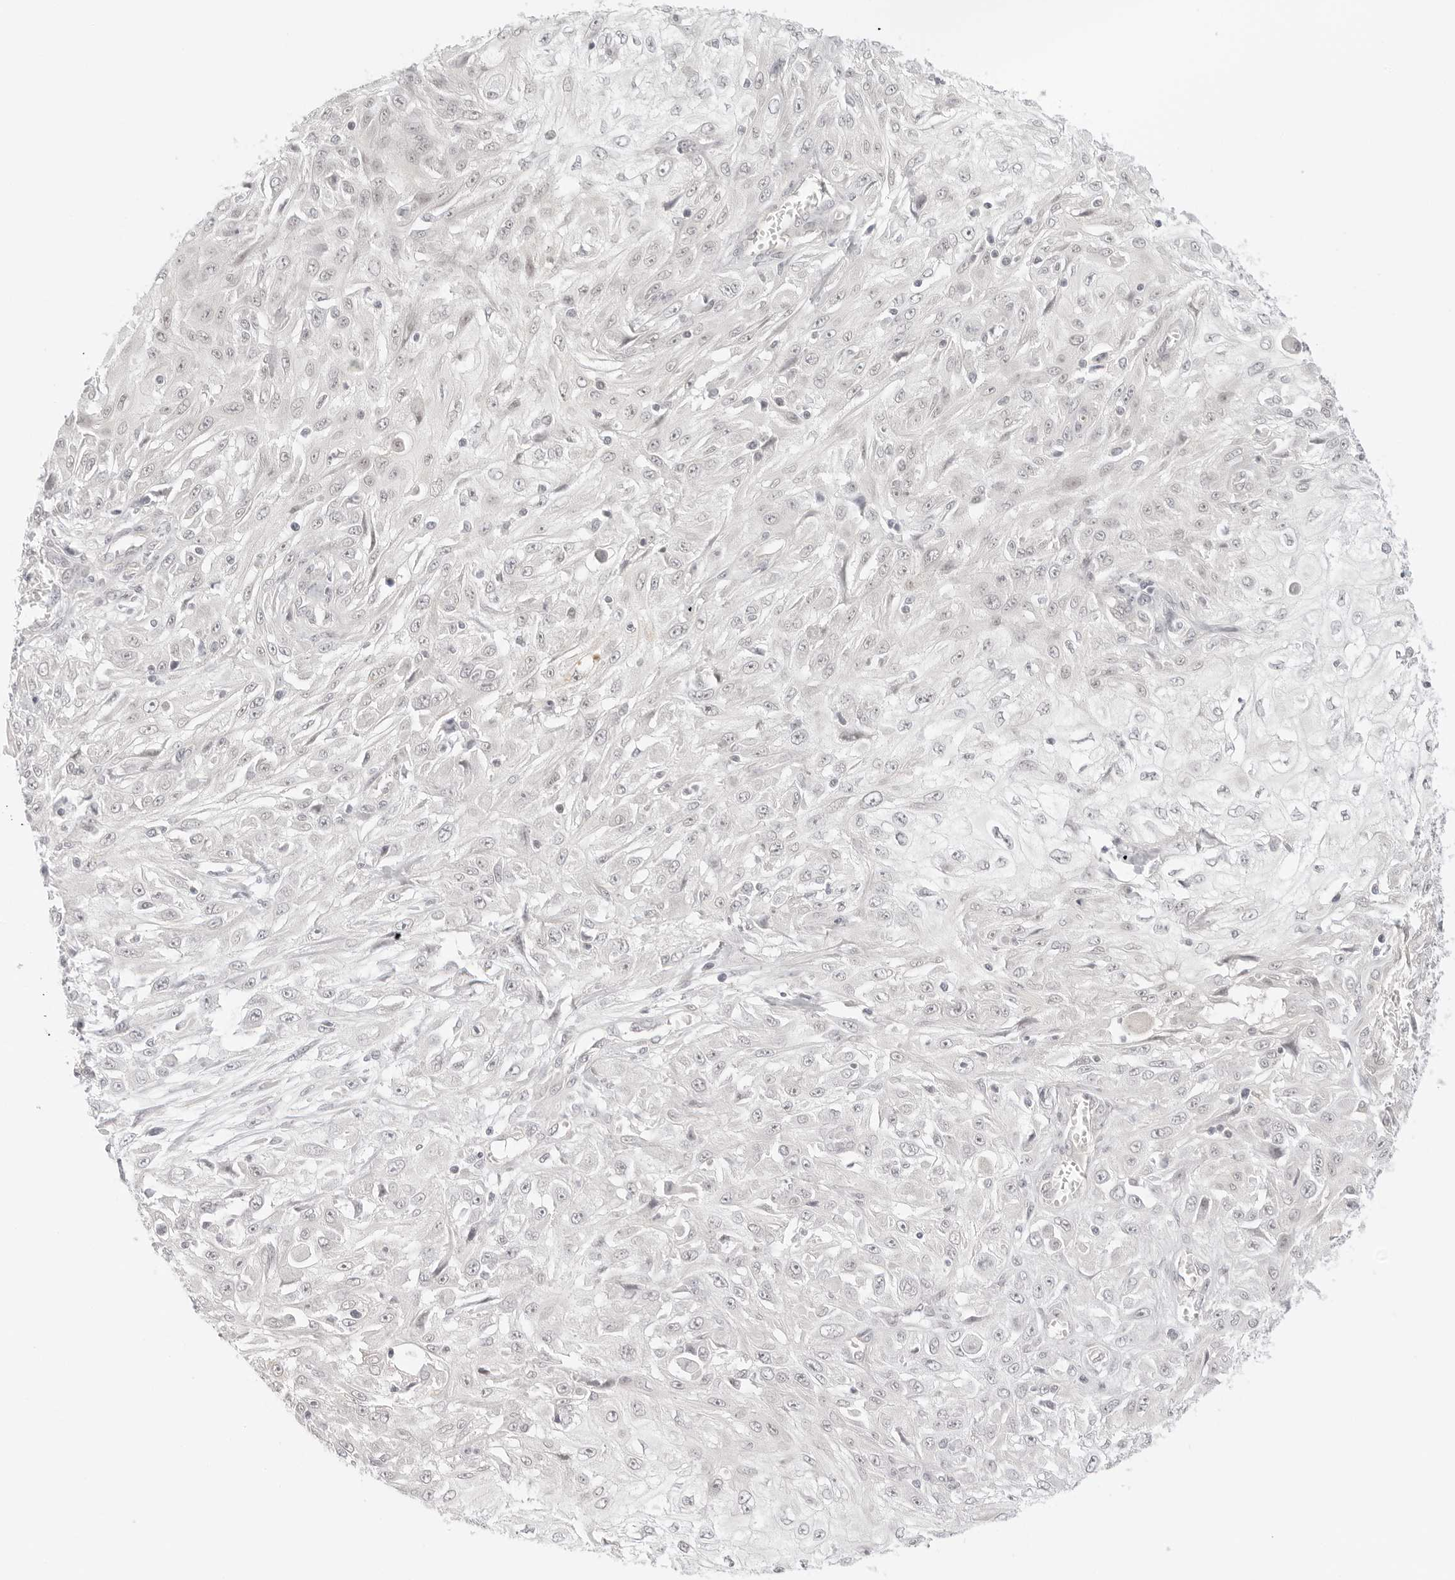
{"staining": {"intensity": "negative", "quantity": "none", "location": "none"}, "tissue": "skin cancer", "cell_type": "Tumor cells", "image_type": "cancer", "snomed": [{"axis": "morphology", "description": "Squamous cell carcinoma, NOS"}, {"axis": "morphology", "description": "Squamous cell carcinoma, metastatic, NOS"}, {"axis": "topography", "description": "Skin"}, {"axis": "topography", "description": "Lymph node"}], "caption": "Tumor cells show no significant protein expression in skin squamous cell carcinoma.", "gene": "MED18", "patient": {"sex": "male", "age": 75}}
....................
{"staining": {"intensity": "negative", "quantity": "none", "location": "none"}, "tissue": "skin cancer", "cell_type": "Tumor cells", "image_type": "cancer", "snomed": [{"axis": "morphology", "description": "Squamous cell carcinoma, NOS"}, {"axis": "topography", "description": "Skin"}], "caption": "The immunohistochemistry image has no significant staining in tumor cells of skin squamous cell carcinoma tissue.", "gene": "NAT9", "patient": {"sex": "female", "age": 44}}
....................
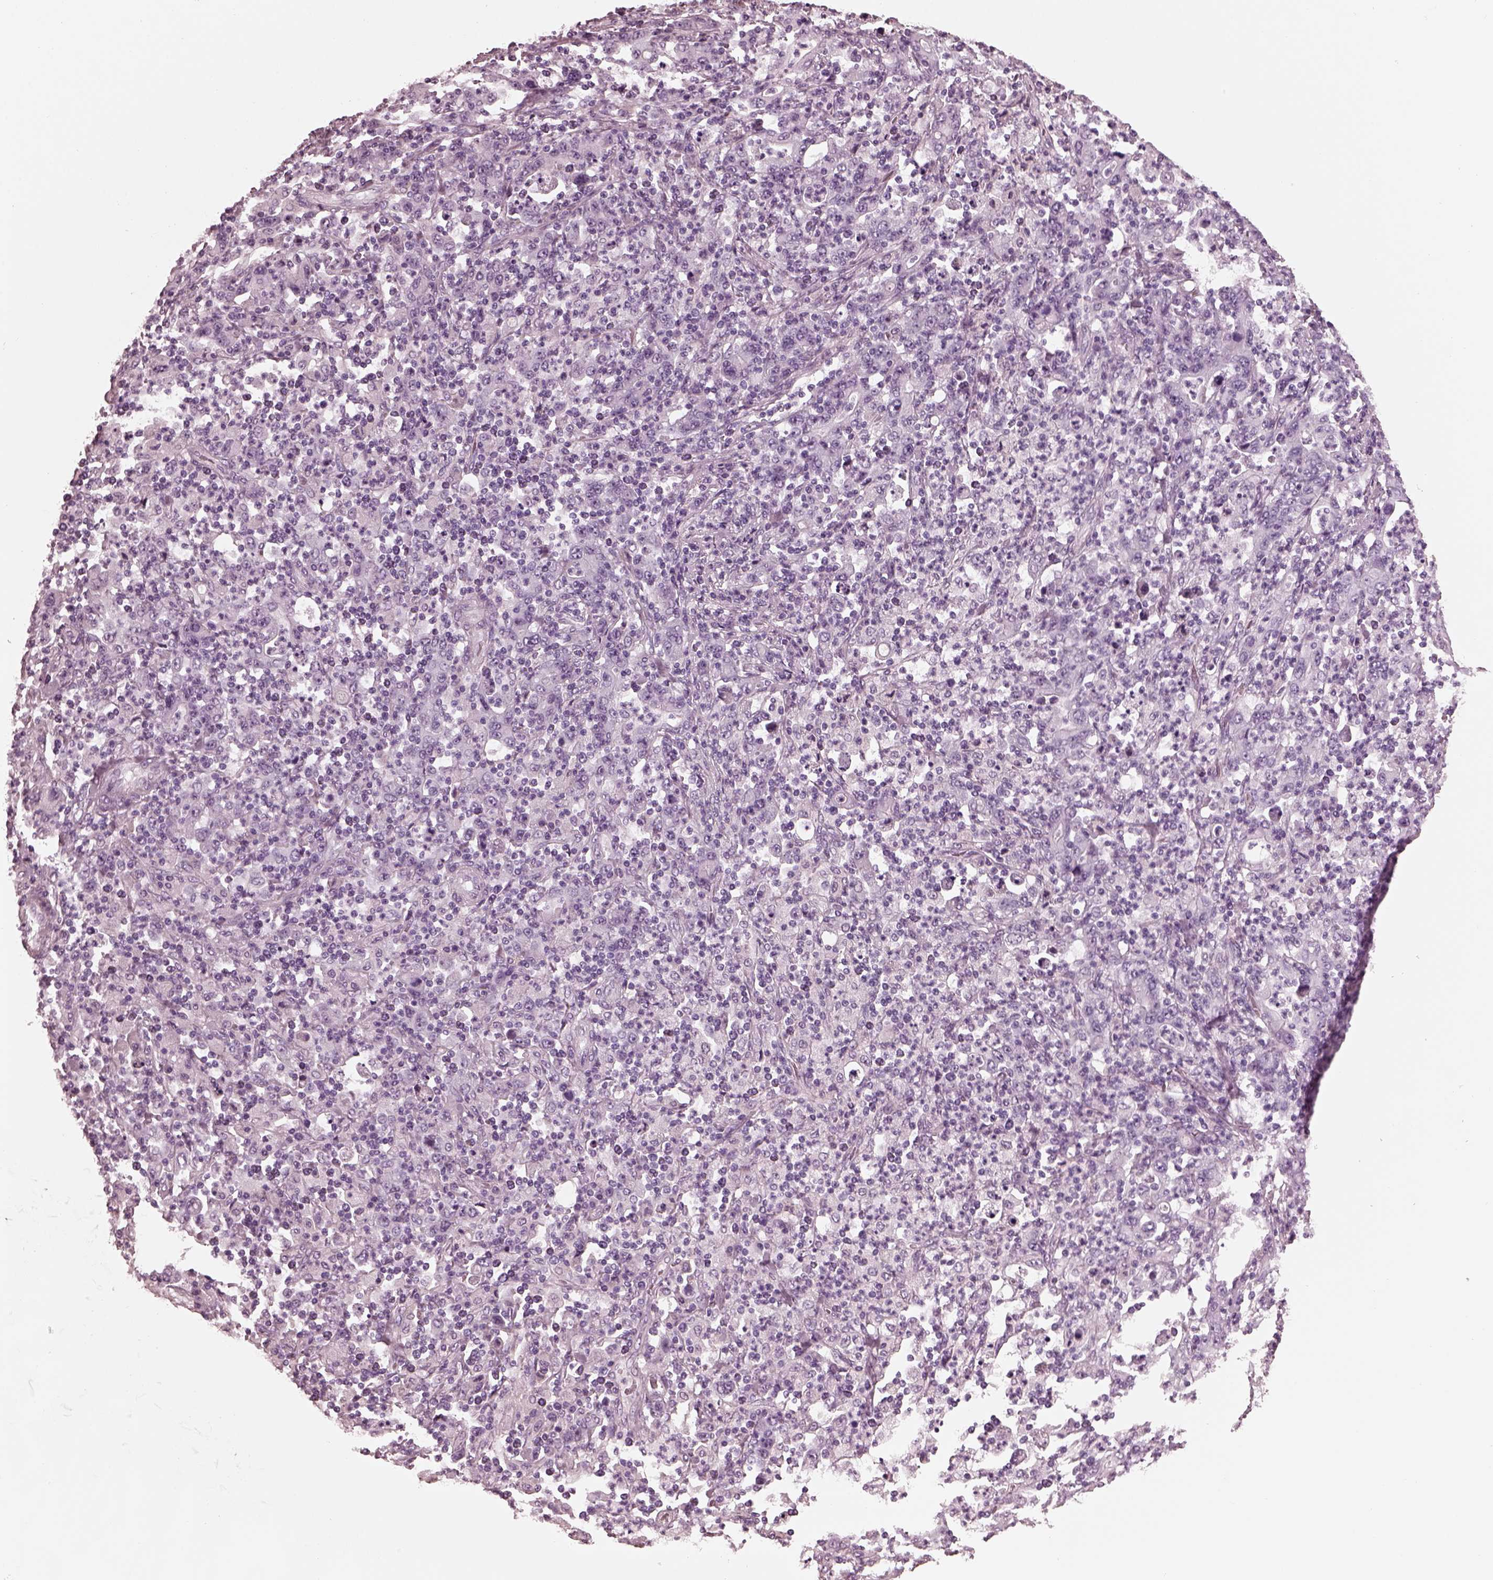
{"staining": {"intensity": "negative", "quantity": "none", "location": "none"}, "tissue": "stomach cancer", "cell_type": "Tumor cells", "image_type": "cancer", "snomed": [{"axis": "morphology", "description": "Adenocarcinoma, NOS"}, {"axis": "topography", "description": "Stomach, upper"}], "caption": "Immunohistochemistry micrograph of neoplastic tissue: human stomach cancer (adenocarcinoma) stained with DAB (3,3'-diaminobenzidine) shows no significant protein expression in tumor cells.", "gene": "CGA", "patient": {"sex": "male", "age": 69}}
....................
> Assigned task: Search the material for the string "squamous" and return each line that has it.

> Exercise result:
{"staining": {"intensity": "negative", "quantity": "none", "location": "none"}, "tissue": "skin cancer", "cell_type": "Tumor cells", "image_type": "cancer", "snomed": [{"axis": "morphology", "description": "Squamous cell carcinoma, NOS"}, {"axis": "morphology", "description": "Squamous cell carcinoma, metastatic, NOS"}, {"axis": "topography", "description": "Skin"}, {"axis": "topography", "description": "Lymph node"}], "caption": "Tumor cells show no significant protein expression in skin squamous cell carcinoma.", "gene": "MED18", "patient": {"sex": "male", "age": 75}}
{"staining": {"intensity": "negative", "quantity": "none", "location": "none"}, "tissue": "skin cancer", "cell_type": "Tumor cells", "image_type": "cancer", "snomed": [{"axis": "morphology", "description": "Squamous cell carcinoma, NOS"}, {"axis": "topography", "description": "Skin"}], "caption": "The immunohistochemistry image has no significant staining in tumor cells of skin squamous cell carcinoma tissue.", "gene": "NAT9", "patient": {"sex": "female", "age": 44}}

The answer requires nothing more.